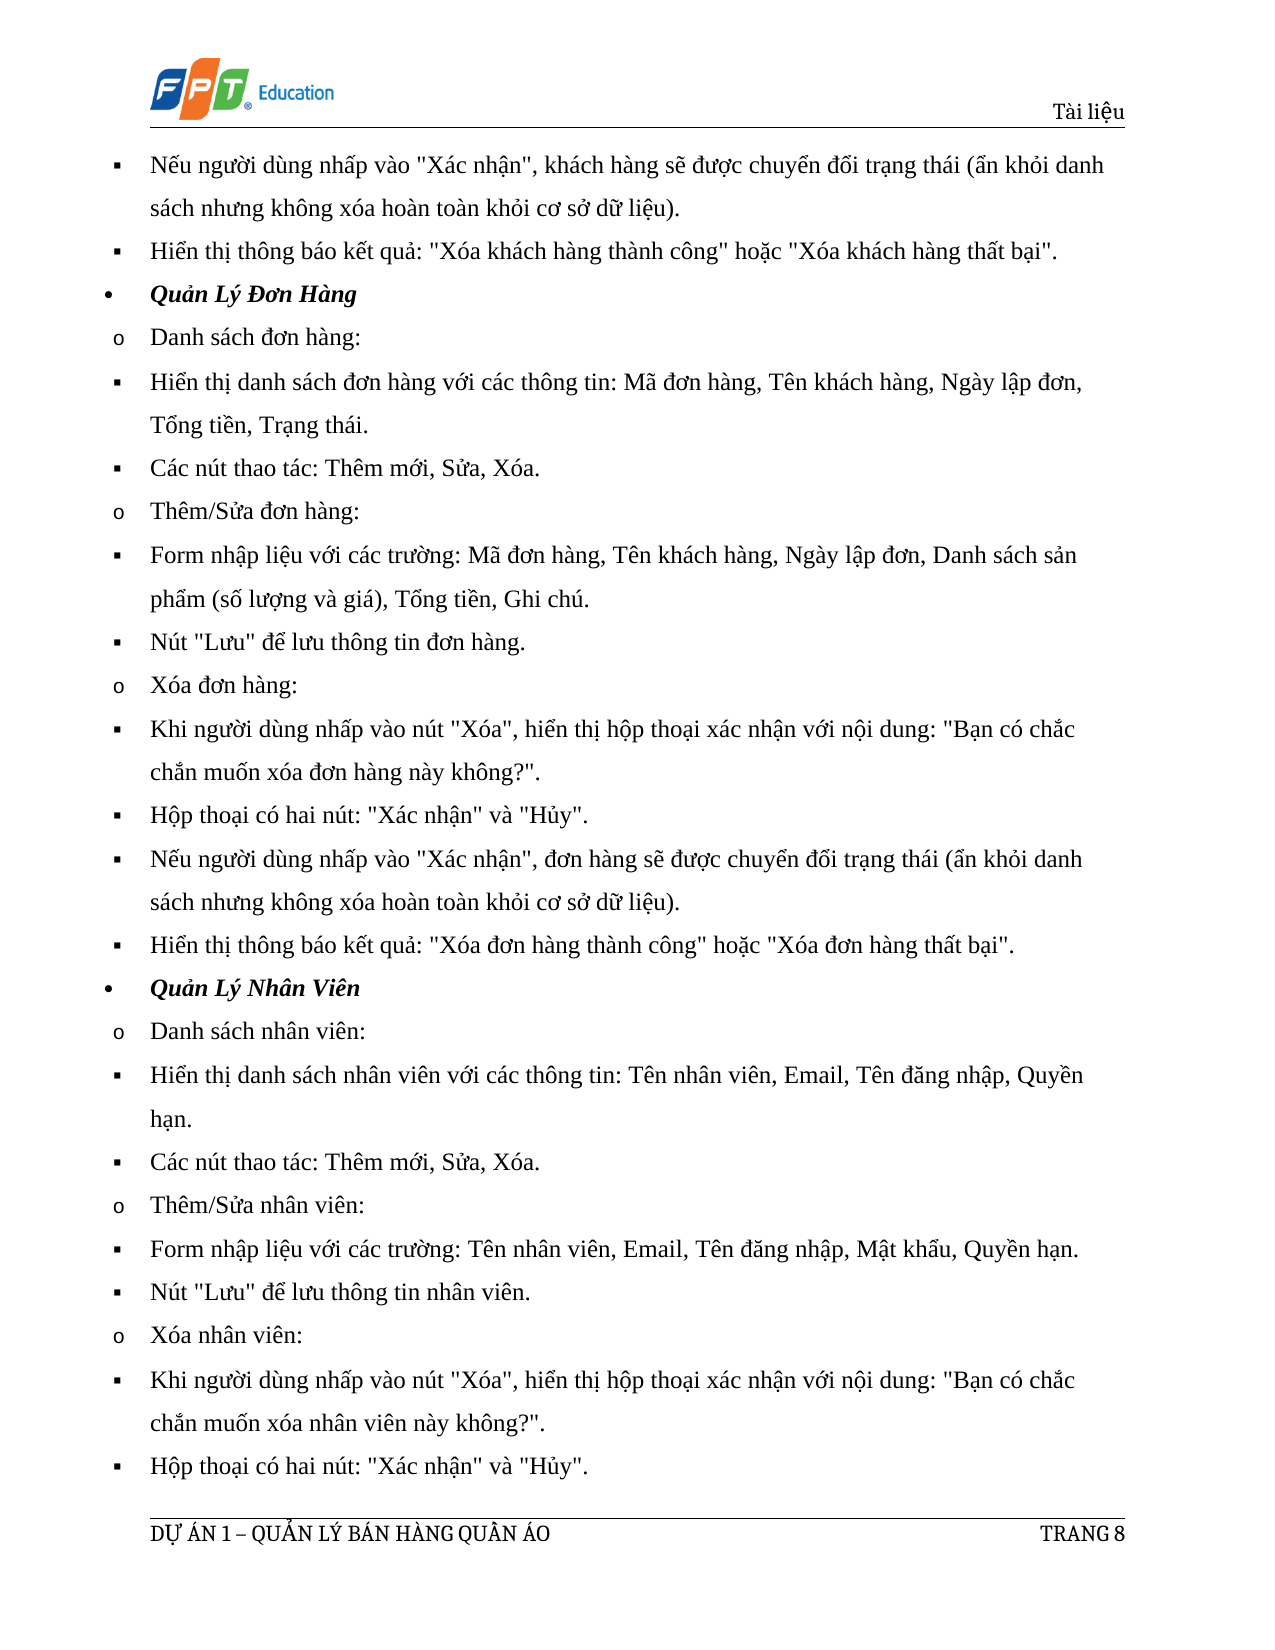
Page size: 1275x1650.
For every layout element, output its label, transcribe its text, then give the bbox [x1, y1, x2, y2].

list Danh sách nhân viên: [112, 1016, 1125, 1046]
list Khi người dùng nhấp vào nút "Xóa", hiển thị hộp thoại xác nhận với nội dung: "Bạn có chắc chắn muốn xóa nhân viên này không?". [112, 1365, 1125, 1437]
list Nút "Lưu" để lưu thông tin đơn hàng. [112, 627, 1125, 656]
subtitle Quản Lý Nhân Viên [105, 973, 1125, 1002]
list Hộp thoại có hai nút: "Xác nhận" và "Hủy". [112, 1451, 1125, 1480]
list Các nút thao tác: Thêm mới, Sửa, Xóa. [112, 1147, 1125, 1176]
list Các nút thao tác: Thêm mới, Sửa, Xóa. [112, 453, 1125, 482]
list Hiển thị danh sách đơn hàng với các thông tin: Mã đơn hàng, Tên khách hàng, Ngày lập đơn, Tổng tiền, Trạng thái. [112, 367, 1125, 439]
subtitle Quản Lý Đơn Hàng [105, 279, 1125, 308]
list Nếu người dùng nhấp vào "Xác nhận", đơn hàng sẽ được chuyển đổi trạng thái (ẩn khỏi danh sách nhưng không xóa hoàn toàn khỏi cơ sở dữ liệu). [112, 844, 1125, 916]
list Xóa đơn hàng: [112, 670, 1125, 699]
list Hiển thị thông báo kết quả: "Xóa khách hàng thành công" hoặc "Xóa khách hàng thất bại". [112, 236, 1125, 265]
list Khi người dùng nhấp vào nút "Xóa", hiển thị hộp thoại xác nhận với nội dung: "Bạn có chắc chắn muốn xóa đơn hàng này không?". [112, 714, 1125, 786]
list Form nhập liệu với các trường: Tên nhân viên, Email, Tên đăng nhập, Mật khẩu, Quyền hạn. [112, 1234, 1125, 1263]
list Nút "Lưu" để lưu thông tin nhân viên. [112, 1277, 1125, 1306]
list Form nhập liệu với các trường: Mã đơn hàng, Tên khách hàng, Ngày lập đơn, Danh sách sản phẩm (số lượng và giá), Tổng tiền, Ghi chú. [112, 541, 1125, 612]
list Hiển thị danh sách nhân viên với các thông tin: Tên nhân viên, Email, Tên đăng nhập, Quyền hạn. [112, 1061, 1125, 1132]
list Thêm/Sửa nhân viên: [112, 1190, 1125, 1219]
list Hộp thoại có hai nút: "Xác nhận" và "Hủy". [112, 801, 1125, 829]
list Hiển thị thông báo kết quả: "Xóa đơn hàng thành công" hoặc "Xóa đơn hàng thất bại". [112, 930, 1125, 959]
list Thêm/Sửa đơn hàng: [112, 496, 1125, 526]
list Nếu người dùng nhấp vào "Xác nhận", khách hàng sẽ được chuyển đổi trạng thái (ẩn khỏi danh sách nhưng không xóa hoàn toàn khỏi cơ sở dữ liệu). [112, 150, 1125, 222]
list Xóa nhân viên: [112, 1321, 1125, 1350]
list Danh sách đơn hàng: [112, 322, 1125, 352]
picture [150, 58, 336, 120]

* * * *

■ WHAT YOU SHOULD DO
Check each line above for "tiền" and return the ones that have it.

■ EXERCISE ANSWER
list Hiển thị danh sách đơn hàng với các thông tin: Mã đơn hàng, Tên khách hàng, Ngày lập đơn, Tổng tiền, Trạng thái. [112, 367, 1125, 439]
list Form nhập liệu với các trường: Mã đơn hàng, Tên khách hàng, Ngày lập đơn, Danh sách sản phẩm (số lượng và giá), Tổng tiền, Ghi chú. [112, 541, 1125, 612]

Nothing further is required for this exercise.